First up are the estates distributed exclusively by the Moueix négociant company. New to the portfolio this year is the Château Vieux Lartigue St.-Emilion 2013 which shows nice plump plum and red berry fruit with a tug of plum skin to hold the finish. It's open, juicy, with a lightly dusty echo on the finish. The Château La Serre St.-Emilion 2013 is light, slightly airy, with friendly Bing cherry and strawberry notes lined with a touch of bergamot through the gentle finish. Another newcomer to the portfolio is the Château Les Vieux Ormes Lalande-de-Pomerol 2013, which shows gentle red cherry, bergamot and sandalwood notes, with the sandalwood edge lingering through the finish and lending a lightly firm echo. The Château Plince Pomerol 2013 is fresh, with red cherry and floral notes, a light singed sandalwood note through the finish and a lingering rooibos tea hint. It's a pretty wine.
The Château Lafleur-Gazin Pomerol 2013 is nicely persistent from start to finish, with red currant, raspberry coulis and singed sandalwood notes mingling, and a gentle floral hint echoing on the finish. The Château Bourgneuf Pomerol 2013 is plump and open, with a nice mélange of strawberry, red cherry and raspberry fruit lined with subtle red licorice and toasted spice notes and backed by a juicy, rounded finish. The Château La Grave à Pomerol Pomerol 2013 is the first wine in the grouping to take a step forward. It has solid substance, with a mix of red cherry, plum and blackberry fruit driving along nicely, all lined with notes of charcoal and warm tobacco leaf while a lightly smoky edge hangs on the finish. In contrast, the Château Latour à Pomerol Pomerol 2013 is bright, with a floral note out front followed by high-pitched red currant and red cherry fruit. Nice finely-beaded acidity stretches out the finish, but the flesh has yet to fill in, leaving a slightly sinewy feel for now. The Château Certan de May Pomerol 2013 is round, open and rather easy in feel, with silky-edged bergamot, white cherry and raspberry notes liberally lined with balsam and tea on the finish.
From the Moueix-owned properties, the Château La Fleur-Pétrus Pomerol 2013 has very nice flesh, with layers of raspberry coulis, plum skin and cherry preserve backed by integrated apple wood and a black tea note. It has nice substance and depth through the finish, which has breadth of tannins to match the racy acidity. It's a very solid effort. The Château Trotanoy Pomerol 2013 seems quite fresh in style for Trot, with almost racy red and black currant fruit alternating with raspberry coulis and damson plum notes. There's a nice singed mesquite edge framing the finish, with a lingering echo of graphite as well. The Château Bélair-Monange St.-Emilion 2013 is a surprise as it seems longer and deeper than Trotanoy this year at this early stage. It has impressive density for the vintage, with very focused, pure red currant, plum and black cherry fruit that courses along nicely, lined with a vibrant chalky minerality and carrying through a long, floral-edged finish.

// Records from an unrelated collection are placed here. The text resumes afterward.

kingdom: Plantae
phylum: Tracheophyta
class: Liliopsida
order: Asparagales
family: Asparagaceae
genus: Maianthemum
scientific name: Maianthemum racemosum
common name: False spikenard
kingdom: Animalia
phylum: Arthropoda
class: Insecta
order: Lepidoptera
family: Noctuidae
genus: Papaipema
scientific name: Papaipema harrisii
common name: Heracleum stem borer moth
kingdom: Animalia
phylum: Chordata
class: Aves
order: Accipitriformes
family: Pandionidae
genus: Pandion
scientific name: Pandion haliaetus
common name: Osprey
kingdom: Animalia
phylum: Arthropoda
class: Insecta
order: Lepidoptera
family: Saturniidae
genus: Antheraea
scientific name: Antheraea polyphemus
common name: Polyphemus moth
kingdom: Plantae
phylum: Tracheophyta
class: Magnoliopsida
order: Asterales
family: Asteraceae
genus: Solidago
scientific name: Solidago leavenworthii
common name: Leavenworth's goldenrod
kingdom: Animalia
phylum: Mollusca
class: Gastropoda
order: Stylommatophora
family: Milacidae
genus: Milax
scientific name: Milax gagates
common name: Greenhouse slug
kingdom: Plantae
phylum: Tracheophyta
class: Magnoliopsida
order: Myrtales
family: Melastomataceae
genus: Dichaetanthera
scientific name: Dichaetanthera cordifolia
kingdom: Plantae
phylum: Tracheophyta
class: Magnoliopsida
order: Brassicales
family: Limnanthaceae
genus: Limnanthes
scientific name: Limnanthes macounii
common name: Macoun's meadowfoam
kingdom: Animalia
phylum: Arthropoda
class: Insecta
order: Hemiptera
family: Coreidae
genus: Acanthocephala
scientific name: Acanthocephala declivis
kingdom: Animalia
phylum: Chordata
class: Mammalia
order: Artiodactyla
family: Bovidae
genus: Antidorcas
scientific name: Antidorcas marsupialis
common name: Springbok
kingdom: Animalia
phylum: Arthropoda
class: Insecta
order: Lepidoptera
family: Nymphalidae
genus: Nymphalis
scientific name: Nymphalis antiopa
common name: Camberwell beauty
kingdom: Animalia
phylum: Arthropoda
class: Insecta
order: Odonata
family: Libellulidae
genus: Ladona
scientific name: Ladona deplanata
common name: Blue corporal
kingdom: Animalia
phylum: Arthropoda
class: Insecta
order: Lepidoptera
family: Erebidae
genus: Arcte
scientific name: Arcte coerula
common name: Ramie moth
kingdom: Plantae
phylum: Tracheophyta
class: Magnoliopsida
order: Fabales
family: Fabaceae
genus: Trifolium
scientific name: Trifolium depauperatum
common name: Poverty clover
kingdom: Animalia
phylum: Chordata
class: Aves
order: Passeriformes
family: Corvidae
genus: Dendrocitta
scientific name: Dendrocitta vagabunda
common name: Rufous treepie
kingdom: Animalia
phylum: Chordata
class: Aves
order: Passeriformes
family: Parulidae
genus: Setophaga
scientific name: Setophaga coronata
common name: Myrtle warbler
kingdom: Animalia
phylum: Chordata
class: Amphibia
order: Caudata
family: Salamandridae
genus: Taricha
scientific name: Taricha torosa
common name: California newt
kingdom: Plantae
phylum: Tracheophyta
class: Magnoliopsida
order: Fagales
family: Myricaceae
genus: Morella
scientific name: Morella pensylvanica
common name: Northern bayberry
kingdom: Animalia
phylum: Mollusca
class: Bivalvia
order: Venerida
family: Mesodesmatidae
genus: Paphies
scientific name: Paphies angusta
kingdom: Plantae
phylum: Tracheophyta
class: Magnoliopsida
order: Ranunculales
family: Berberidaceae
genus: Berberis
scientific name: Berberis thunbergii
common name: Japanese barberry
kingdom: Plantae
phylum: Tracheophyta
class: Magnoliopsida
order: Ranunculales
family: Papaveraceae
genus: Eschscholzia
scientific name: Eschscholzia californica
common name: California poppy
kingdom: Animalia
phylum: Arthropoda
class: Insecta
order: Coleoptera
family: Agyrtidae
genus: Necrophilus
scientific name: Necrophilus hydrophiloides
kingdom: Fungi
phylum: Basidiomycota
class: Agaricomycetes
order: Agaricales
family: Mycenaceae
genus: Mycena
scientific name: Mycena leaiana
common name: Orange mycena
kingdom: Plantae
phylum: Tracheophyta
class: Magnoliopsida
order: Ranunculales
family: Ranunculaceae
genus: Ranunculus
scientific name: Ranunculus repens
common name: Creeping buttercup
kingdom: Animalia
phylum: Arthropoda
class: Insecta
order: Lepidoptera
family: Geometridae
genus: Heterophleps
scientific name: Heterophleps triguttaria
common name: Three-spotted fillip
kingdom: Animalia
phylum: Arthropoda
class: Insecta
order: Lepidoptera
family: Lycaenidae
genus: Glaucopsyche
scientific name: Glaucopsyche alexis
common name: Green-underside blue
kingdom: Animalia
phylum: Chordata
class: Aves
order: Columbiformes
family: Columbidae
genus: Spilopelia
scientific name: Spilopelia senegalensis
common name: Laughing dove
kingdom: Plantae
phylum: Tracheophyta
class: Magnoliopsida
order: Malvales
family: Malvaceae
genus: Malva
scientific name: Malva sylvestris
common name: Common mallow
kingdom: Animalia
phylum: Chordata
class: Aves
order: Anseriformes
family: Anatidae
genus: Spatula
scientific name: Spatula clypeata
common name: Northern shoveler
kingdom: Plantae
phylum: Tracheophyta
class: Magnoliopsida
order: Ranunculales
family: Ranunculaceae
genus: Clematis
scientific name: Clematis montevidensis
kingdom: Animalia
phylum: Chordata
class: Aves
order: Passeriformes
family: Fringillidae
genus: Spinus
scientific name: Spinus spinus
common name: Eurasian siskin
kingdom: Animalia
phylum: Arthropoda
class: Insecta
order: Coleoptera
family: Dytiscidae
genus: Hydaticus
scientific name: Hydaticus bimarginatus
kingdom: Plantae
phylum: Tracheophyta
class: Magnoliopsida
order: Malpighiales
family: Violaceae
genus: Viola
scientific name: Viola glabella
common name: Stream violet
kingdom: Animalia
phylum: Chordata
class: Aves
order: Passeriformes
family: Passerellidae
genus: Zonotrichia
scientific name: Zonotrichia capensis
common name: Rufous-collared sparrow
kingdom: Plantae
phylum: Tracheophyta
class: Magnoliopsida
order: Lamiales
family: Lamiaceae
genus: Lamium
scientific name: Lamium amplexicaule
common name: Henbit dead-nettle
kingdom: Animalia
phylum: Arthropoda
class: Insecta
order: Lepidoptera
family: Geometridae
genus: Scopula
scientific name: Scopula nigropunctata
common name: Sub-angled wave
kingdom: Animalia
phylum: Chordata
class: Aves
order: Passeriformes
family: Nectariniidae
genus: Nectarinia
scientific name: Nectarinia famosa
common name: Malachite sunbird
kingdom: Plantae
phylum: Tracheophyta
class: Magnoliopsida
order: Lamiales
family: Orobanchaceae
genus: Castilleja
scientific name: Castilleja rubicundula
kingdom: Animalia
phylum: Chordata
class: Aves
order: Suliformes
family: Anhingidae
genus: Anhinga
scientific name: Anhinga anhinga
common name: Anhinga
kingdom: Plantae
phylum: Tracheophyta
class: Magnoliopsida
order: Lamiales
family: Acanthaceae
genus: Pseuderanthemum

There's serious energy here for the vintage and it's among the top wines I've tasted so far from 2013. I asked Christian if the limestone soils of Bélair-Monange made a greater difference than clay or gravel. "Ah, yes, of course. In ranking them, I would always take limestone first, especially in a year like 2013 with so much water. Then gravel. And then clay," said Christian.
Note: There was no Château Hosanna produced in 2013 due to millerandage on the Merlot. There is no longer a Providence bottling either, as that vineyard has been incorporated into the production of La Fleur-Pétrus starting with this vintage.